Thu, 10 Dec 1998

An admission of guilt

It is not often that we hear high-ranking Washington officials pleading mea culpa. But U.S. Secretary of State Madeleine Albright did just that during an address to university students in Atlanta when she accepted Washington's collective guilt for having supported Latin American dictators in the past.

Other countries, especially Third World nations, condemned by Washington for their human rights records, have countered by accusing the United States of adopting double standards. While pressing for the improvement of human rights by some countries, Washington has, at the same time, backed autocrats in Latin America and elsewhere, whose own records on the subject have been equally bad, if not perceptibly worse.

These countercharges have often been dismissed as excuses offered by Third World nations for not bettering human rights in their own countries.
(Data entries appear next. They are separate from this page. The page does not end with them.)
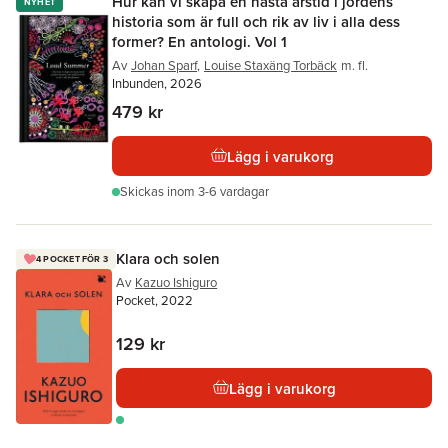
Hur kan vi skapa en nästa årstid i jordens
NYHET
historia som är full och rik av liv i alla dess
former? En antologi. Vol 1
Av
Johan Sparf
,
Louise Staxäng Torbäck
m. fl.
Inbunden, 2026
479 kr
Lägg i varukorg
Skickas
inom 3-6 vardagar
Klara och solen
4 POCKET FÖR 3
Av
Kazuo Ishiguro
Pocket, 2022
129 kr
Lägg i varukorg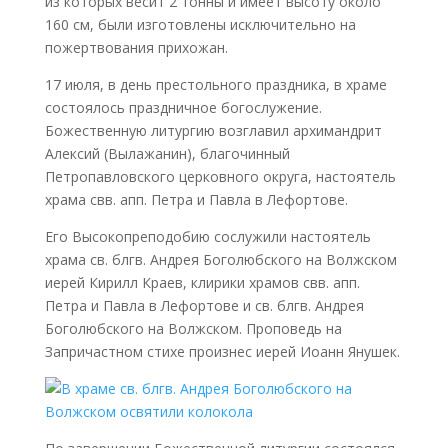
из которых весит 2 тонны и имеет высоту около
160 см, были изготовлены исключительно на
пожертвования прихожан.
17 июля, в день престольного праздника, в храме
состоялось праздничное богослужение.
Божественную литургию возглавил архимандрит
Алексий (Вылажанин), благочинный
Петропавловского церковного округа, настоятель
храма свв. апп. Петра и Павла в Лефортове.
Его Высокопреподобию сослужили настоятель
храма св. блгв. Андрея Боголюбского на Волжском
иерей Кирилл Краев, клирики храмов свв. апп.
Петра и Павла в Лефортове и св. блгв. Андрея
Боголюбского на Волжском. Проповедь на
Запричастном стихе произнес иерей Иоанн Янушек.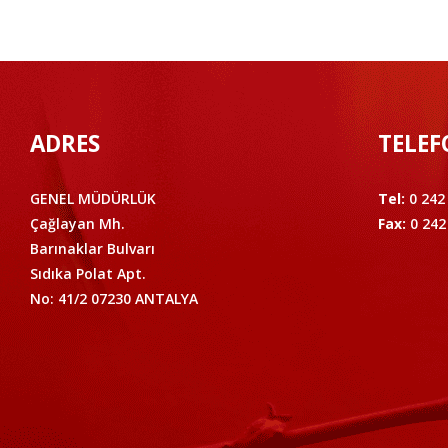
ADRES
TELEF
GENEL MÜDÜRLÜK
Tel:
0 242
Çağlayan Mh.
Fax:
0 242
Barınaklar Bulvarı
Sıdıka Polat Apt.
No: 41/2 07230 ANTALYA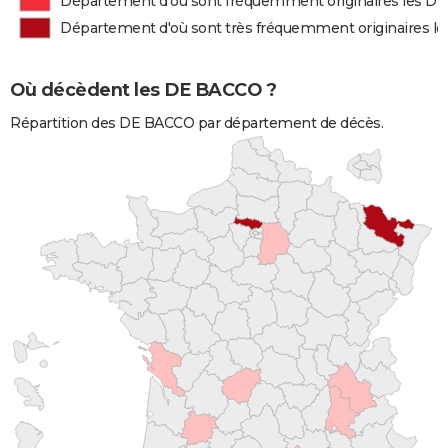
Département d'où sont fréquemment originaires les D
Département d'où sont très fréquemment originaires 
Où décèdent les DE BACCO ?
Répartition des DE BACCO par département de décès.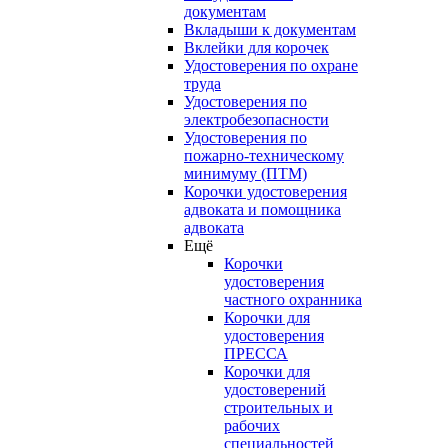
документам
Вкладыши к документам
Вклейки для корочек
Удостоверения по охране
труда
Удостоверения по
электробезопасности
Удостоверения по
пожарно-техническому
минимуму (ПТМ)
Корочки удостоверения
адвоката и помощника
адвоката
Ещё
Корочки
удостоверения
частного охранника
Корочки для
удостоверения
ПРЕССА
Корочки для
удостоверений
строительных и
рабочих
специальностей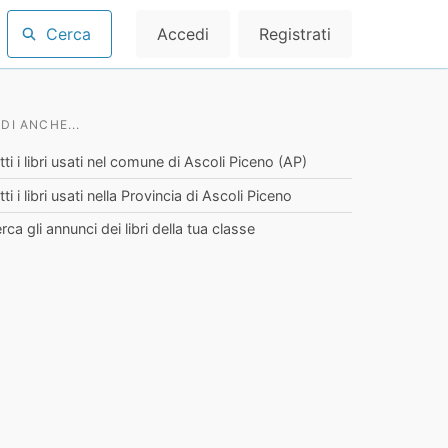
Cerca
Accedi
Registrati
DI ANCHE...
tti i libri usati nel comune di Ascoli Piceno (AP)
tti i libri usati nella Provincia di Ascoli Piceno
rca gli annunci dei libri della tua classe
Now Ms. Albright's confession that the United States made "terrible mistakes" by backing Latin dictators serves as sufficient corroboration, if such proof was ever needed.

The usually tough and outspoken Ms. Albright was far from justifying Washington's foreign policy errors when she offered a rationale for the course the U.S. chartered in its own backyard. In the name of anti-communism, the U.S. had backed right-wing dictators in Latin America, one of them being Chile's Augusto Pinochet, now detained in London awaiting the settlement of an extradition application against him. At least we have had one highly placed official admit to terrible policy mistakes.

Unfortunately such mistakes have been made at enormous cost both in terms of lives and the nurturing of democracy. It is difficult for the United States to atone verbally for these mistakes without sounding hypocritical. If Washington is to be taken seriously, it must at least release quickly all documents and reports relating to the times so that even at this late stage, dictators like Augusto Pinochet who have committed crimes against humanity might be brought to justice, somewhere, somehow.